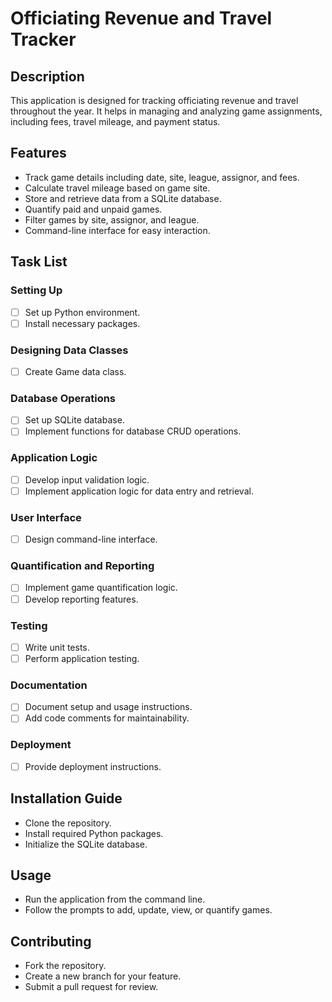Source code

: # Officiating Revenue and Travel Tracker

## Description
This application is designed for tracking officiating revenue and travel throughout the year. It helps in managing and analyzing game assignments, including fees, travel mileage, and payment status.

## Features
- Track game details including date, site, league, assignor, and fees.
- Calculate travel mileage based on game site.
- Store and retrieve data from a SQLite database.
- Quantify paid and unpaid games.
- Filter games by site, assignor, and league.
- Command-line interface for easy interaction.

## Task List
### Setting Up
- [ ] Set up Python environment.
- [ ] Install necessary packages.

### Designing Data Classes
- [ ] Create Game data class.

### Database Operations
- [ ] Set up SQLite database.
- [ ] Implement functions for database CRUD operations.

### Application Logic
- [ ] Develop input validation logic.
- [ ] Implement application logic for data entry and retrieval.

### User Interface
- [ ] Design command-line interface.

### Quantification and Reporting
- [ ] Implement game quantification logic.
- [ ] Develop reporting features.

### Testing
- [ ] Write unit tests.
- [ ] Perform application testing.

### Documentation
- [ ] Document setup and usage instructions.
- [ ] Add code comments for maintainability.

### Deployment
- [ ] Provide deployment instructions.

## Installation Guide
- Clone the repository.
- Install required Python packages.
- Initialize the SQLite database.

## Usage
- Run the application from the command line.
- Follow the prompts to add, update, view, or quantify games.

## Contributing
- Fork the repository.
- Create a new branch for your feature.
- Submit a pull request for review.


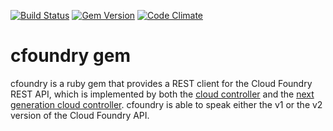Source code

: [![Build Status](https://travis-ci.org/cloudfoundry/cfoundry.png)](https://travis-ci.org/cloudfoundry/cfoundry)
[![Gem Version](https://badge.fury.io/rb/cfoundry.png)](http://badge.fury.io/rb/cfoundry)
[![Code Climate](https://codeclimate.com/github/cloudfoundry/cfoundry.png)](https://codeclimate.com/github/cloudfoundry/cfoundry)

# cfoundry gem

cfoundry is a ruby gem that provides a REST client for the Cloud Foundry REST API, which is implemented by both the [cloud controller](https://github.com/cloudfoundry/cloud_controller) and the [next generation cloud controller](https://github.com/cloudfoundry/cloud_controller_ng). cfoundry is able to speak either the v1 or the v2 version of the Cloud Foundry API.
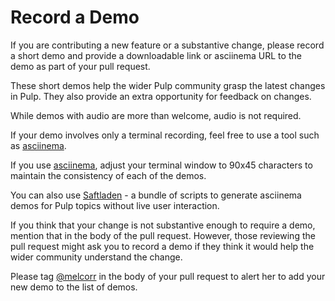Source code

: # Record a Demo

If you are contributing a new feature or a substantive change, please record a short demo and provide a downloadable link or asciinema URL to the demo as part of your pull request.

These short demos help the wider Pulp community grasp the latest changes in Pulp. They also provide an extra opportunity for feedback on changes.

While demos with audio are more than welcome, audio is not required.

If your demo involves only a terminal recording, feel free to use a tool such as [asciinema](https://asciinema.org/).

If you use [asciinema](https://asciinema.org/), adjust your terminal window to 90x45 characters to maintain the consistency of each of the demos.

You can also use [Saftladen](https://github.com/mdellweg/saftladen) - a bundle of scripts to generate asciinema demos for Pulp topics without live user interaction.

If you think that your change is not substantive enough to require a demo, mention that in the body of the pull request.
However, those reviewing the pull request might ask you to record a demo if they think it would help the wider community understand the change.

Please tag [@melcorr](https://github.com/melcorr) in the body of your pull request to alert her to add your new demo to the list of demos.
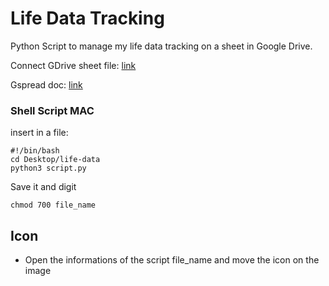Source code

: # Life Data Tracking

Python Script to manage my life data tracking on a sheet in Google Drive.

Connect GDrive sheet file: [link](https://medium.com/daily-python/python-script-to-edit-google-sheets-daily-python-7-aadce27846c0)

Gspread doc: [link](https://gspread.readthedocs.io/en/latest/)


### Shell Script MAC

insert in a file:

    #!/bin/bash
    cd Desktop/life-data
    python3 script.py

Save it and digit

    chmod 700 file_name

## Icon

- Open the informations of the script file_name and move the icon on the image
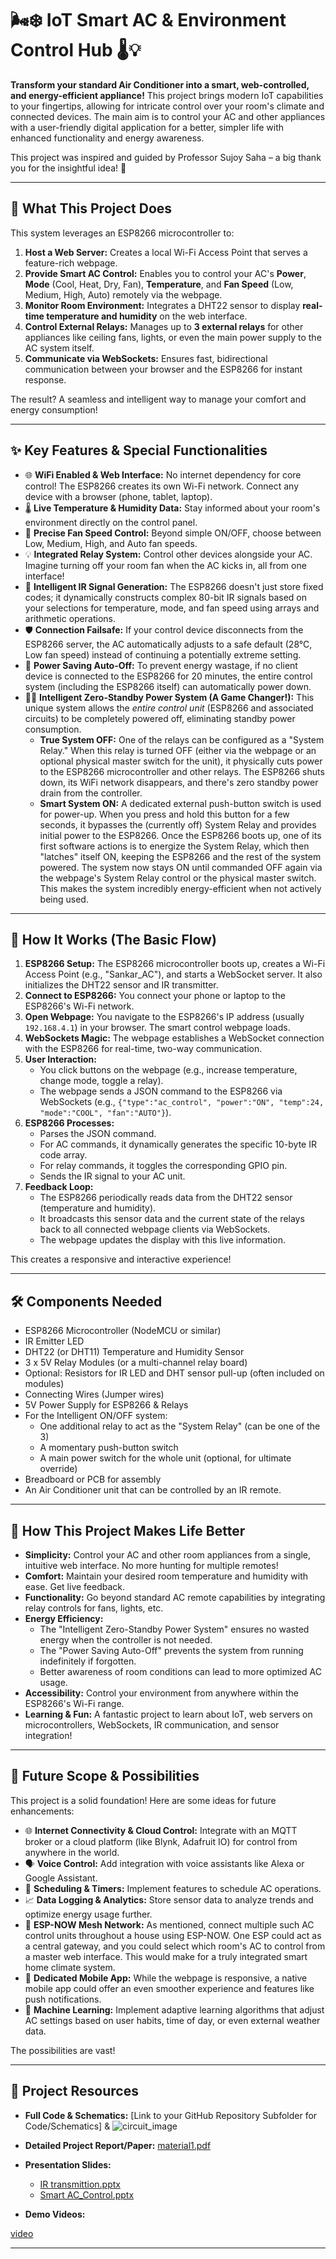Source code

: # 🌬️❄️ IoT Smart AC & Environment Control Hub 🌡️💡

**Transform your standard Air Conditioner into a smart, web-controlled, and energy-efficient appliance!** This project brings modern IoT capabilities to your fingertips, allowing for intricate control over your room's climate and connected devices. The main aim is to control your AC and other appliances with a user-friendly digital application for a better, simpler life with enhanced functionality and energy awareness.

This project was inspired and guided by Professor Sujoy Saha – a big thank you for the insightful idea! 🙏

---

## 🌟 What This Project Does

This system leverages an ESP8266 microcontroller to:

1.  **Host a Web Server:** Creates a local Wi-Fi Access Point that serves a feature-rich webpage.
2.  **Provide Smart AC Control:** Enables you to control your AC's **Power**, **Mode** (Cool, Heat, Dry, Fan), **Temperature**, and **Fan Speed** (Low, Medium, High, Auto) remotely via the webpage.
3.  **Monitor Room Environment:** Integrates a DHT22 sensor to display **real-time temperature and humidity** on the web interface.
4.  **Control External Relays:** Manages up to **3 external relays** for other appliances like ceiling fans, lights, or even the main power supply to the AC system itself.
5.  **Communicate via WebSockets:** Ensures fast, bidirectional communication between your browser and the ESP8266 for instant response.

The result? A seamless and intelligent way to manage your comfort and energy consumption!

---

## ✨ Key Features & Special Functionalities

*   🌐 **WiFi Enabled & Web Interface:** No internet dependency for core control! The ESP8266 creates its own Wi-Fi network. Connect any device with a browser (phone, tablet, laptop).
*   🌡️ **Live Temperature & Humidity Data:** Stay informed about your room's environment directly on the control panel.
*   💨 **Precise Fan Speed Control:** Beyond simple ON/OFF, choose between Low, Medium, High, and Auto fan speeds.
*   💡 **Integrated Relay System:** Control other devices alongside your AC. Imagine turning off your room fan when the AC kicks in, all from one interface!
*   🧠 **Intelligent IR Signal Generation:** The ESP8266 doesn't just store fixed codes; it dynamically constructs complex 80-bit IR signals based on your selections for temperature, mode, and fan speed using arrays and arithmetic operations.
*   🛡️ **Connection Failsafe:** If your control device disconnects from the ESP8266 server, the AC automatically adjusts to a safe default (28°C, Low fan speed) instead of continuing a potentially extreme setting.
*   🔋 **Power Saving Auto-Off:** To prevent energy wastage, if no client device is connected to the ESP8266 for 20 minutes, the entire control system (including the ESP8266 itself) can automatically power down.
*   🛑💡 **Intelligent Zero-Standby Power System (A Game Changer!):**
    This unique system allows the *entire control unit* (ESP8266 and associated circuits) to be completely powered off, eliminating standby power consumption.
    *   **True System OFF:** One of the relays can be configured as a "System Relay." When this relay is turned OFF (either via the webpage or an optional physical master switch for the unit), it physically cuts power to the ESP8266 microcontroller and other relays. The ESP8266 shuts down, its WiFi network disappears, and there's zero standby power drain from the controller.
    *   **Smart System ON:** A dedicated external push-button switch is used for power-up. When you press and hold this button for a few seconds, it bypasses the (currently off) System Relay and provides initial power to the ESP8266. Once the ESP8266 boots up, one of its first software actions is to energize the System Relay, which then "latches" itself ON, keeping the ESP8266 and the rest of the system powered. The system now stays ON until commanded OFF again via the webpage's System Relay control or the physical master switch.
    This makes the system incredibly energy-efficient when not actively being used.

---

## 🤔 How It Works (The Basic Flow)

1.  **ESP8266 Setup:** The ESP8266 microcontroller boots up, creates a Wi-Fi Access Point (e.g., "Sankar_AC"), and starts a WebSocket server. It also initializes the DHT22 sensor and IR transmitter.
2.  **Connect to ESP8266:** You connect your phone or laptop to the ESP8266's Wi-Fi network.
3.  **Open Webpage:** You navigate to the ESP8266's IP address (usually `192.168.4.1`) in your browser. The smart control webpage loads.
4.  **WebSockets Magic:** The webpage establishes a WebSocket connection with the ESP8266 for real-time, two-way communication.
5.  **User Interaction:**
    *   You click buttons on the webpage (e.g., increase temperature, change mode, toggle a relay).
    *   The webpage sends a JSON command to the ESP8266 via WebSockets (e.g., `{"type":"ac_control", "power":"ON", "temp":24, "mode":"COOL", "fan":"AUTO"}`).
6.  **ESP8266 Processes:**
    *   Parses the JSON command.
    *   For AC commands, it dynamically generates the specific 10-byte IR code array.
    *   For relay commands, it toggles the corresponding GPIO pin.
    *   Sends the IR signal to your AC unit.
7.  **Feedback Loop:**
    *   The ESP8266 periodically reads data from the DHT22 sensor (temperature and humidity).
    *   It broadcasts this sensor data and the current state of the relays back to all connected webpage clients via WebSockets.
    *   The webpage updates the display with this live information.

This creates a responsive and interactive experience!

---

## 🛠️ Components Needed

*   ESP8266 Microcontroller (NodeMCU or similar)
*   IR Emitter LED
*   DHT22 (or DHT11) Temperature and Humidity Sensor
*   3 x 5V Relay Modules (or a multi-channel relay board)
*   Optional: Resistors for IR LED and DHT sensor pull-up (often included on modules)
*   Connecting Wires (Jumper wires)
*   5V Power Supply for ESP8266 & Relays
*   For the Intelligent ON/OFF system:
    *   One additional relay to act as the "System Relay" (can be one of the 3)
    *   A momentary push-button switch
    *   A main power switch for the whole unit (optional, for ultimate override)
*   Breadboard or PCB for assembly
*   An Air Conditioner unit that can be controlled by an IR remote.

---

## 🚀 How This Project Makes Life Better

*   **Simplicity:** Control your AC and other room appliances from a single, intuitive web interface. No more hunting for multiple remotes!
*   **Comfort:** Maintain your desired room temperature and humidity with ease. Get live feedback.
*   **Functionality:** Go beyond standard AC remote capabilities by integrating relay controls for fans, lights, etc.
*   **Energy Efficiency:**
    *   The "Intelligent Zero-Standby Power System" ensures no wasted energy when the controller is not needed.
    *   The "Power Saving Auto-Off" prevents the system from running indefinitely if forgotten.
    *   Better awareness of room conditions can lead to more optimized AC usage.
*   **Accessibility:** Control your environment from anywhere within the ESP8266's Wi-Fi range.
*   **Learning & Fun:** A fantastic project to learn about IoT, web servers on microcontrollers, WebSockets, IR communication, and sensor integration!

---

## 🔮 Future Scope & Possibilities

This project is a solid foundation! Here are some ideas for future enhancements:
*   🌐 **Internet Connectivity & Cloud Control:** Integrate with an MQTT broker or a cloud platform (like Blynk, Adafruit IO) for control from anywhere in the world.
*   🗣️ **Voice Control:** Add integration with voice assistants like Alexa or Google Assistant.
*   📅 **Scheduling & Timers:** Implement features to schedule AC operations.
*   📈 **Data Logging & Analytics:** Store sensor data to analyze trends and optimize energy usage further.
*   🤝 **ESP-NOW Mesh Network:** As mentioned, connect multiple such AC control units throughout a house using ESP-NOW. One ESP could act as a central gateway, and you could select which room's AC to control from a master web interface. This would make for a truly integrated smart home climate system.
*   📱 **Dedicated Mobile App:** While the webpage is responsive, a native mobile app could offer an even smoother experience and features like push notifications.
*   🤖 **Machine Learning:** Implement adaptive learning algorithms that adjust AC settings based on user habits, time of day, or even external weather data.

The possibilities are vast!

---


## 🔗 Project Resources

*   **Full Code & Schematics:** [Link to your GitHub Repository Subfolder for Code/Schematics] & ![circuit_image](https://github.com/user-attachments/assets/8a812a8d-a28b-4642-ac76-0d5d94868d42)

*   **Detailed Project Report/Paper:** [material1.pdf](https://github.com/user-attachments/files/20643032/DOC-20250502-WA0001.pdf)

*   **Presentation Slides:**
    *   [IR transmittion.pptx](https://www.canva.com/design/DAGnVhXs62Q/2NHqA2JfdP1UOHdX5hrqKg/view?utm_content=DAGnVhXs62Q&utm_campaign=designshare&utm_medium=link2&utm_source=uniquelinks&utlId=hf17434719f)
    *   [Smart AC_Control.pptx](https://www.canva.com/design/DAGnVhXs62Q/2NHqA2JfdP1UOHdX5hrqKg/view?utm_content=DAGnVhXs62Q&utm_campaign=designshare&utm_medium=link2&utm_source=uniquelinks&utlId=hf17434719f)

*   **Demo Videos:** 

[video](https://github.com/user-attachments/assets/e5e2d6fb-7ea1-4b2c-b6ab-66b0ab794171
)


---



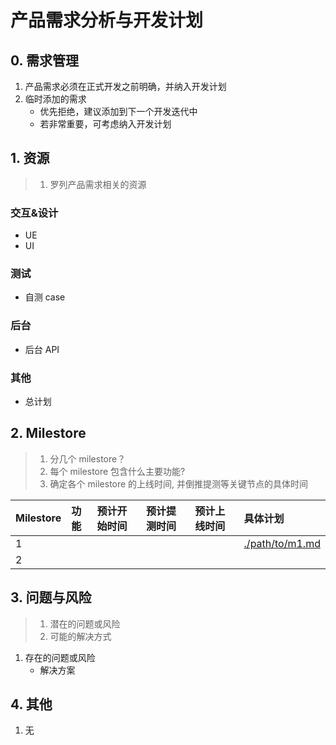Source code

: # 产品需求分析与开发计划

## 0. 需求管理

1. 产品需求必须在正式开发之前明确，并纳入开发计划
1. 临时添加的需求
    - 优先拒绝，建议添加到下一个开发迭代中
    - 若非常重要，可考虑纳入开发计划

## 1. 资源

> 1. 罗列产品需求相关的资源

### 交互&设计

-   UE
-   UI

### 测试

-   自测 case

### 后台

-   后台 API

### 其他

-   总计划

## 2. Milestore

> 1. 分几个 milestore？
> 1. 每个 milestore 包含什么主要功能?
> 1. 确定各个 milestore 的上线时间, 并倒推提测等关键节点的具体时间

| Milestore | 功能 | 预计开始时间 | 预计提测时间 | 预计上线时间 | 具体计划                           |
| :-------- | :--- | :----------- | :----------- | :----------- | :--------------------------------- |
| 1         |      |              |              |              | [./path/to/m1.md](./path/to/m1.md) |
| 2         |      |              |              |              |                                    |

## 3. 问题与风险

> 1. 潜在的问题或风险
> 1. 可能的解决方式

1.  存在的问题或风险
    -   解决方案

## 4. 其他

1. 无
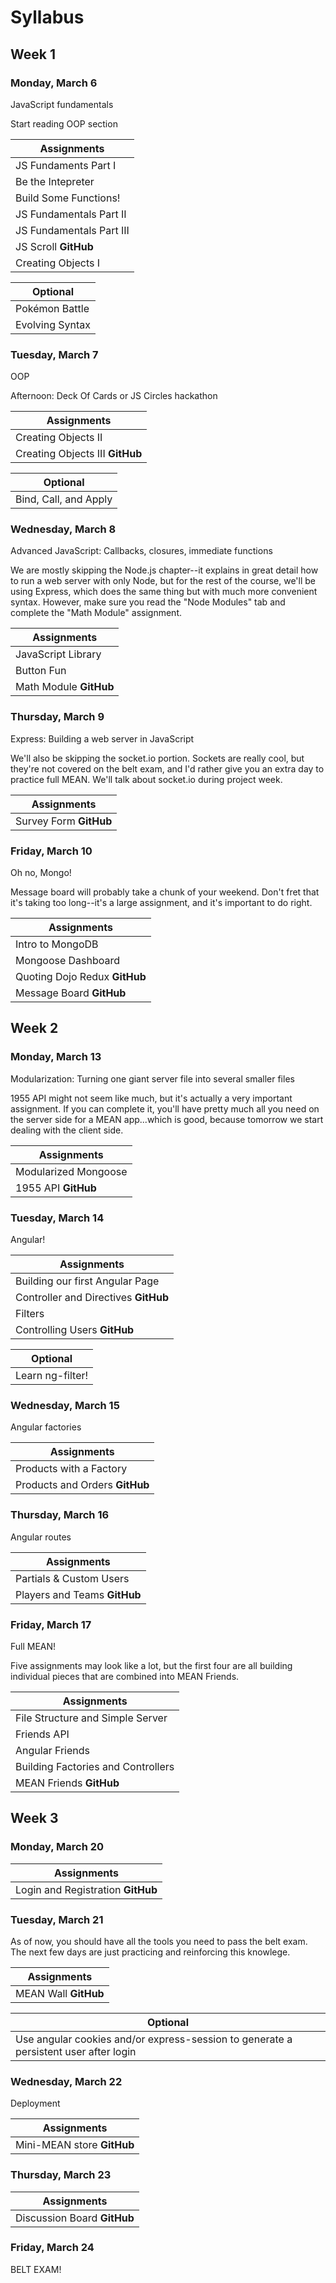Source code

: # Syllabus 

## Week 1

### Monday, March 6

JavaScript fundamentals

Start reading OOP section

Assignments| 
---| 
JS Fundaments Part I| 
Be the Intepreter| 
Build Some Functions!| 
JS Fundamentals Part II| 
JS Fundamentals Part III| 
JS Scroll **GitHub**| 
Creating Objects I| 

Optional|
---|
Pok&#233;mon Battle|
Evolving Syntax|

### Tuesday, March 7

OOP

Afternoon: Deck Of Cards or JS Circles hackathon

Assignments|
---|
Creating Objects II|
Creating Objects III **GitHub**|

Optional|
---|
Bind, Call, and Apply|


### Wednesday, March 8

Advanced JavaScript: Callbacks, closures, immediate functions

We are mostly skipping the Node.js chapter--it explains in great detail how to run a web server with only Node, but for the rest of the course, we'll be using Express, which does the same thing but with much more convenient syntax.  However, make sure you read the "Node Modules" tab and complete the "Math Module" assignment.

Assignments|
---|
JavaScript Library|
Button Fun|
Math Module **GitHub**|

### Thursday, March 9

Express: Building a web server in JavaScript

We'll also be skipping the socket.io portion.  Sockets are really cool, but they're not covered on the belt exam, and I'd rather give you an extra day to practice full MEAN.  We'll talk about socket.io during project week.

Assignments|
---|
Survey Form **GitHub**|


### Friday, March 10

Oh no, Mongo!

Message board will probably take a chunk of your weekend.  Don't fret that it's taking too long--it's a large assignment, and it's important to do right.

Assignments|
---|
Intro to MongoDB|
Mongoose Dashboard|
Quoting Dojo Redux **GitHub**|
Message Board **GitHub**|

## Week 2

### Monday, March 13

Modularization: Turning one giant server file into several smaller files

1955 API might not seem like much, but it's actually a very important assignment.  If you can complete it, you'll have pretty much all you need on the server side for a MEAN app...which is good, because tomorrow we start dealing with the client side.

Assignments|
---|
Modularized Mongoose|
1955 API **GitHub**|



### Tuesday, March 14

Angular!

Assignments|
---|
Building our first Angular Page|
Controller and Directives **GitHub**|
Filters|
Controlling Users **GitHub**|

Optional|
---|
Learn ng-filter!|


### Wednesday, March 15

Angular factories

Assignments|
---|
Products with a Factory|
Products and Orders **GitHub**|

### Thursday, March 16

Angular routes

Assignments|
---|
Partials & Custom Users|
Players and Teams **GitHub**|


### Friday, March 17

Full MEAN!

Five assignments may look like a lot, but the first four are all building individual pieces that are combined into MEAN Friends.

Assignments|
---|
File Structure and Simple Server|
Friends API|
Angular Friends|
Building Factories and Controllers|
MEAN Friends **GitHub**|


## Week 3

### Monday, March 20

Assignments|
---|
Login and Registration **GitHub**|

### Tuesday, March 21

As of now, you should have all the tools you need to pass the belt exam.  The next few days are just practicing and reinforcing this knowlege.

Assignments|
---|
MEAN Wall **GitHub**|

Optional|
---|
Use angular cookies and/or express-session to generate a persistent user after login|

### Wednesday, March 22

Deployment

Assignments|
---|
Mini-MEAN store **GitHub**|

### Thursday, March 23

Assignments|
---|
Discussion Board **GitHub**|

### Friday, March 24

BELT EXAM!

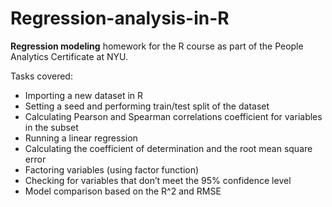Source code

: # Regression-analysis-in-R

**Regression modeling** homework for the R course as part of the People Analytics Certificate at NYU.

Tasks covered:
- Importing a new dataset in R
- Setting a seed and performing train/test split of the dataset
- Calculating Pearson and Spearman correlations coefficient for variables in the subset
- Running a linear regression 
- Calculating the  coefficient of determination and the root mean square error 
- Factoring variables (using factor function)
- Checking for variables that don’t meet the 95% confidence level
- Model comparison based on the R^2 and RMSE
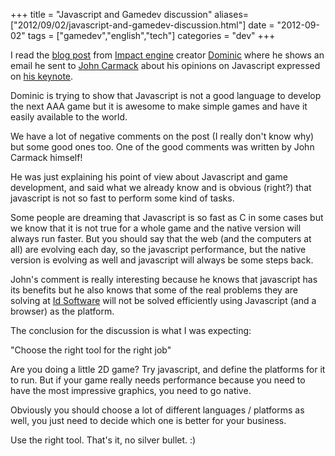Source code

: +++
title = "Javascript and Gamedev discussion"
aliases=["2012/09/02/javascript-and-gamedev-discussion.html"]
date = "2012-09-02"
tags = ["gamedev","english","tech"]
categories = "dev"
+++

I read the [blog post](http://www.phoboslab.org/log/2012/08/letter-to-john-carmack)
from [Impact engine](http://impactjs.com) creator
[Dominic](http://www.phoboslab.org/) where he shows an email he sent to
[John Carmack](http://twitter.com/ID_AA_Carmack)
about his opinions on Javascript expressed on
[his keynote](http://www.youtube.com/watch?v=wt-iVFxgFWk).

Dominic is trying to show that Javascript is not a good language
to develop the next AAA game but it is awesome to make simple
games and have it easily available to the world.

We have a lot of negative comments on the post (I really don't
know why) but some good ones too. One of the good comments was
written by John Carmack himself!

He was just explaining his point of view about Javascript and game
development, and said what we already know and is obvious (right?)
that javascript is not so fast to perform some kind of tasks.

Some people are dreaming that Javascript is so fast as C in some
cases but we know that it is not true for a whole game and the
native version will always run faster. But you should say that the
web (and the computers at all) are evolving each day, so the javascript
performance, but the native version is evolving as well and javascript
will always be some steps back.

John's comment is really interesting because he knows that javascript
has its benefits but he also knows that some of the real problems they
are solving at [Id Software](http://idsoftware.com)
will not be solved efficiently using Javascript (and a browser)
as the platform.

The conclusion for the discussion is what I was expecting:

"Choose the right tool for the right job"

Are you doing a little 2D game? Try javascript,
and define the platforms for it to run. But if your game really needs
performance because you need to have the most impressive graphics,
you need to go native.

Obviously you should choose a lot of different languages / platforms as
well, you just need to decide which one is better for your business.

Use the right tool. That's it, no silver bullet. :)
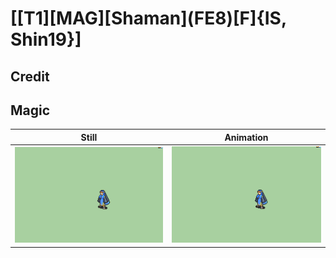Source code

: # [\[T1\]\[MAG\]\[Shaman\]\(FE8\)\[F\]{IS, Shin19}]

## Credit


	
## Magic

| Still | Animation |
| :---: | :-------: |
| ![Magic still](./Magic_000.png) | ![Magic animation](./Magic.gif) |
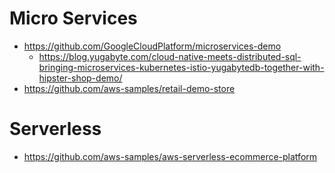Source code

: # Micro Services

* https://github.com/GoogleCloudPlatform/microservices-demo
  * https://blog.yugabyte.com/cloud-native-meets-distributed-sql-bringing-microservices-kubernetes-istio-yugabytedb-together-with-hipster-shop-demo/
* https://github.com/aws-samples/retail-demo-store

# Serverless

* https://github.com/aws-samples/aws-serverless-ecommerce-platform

+===+

What to work on: Starting at the first line of the material above and ending with the line that contains "- [ ] Set up Python environment.", reproduce every line exactly, and leave out the pictures.

Task result:
Source code

: # Officiating Revenue and Travel Tracker

## Description
This application is designed for tracking officiating revenue and travel throughout the year. It helps in managing and analyzing game assignments, including fees, travel mileage, and payment status.

## Features
- Track game details including date, site, league, assignor, and fees.
- Calculate travel mileage based on game site.
- Store and retrieve data from a SQLite database.
- Quantify paid and unpaid games.
- Filter games by site, assignor, and league.
- Command-line interface for easy interaction.

## Task List
### Setting Up
- [ ] Set up Python environment.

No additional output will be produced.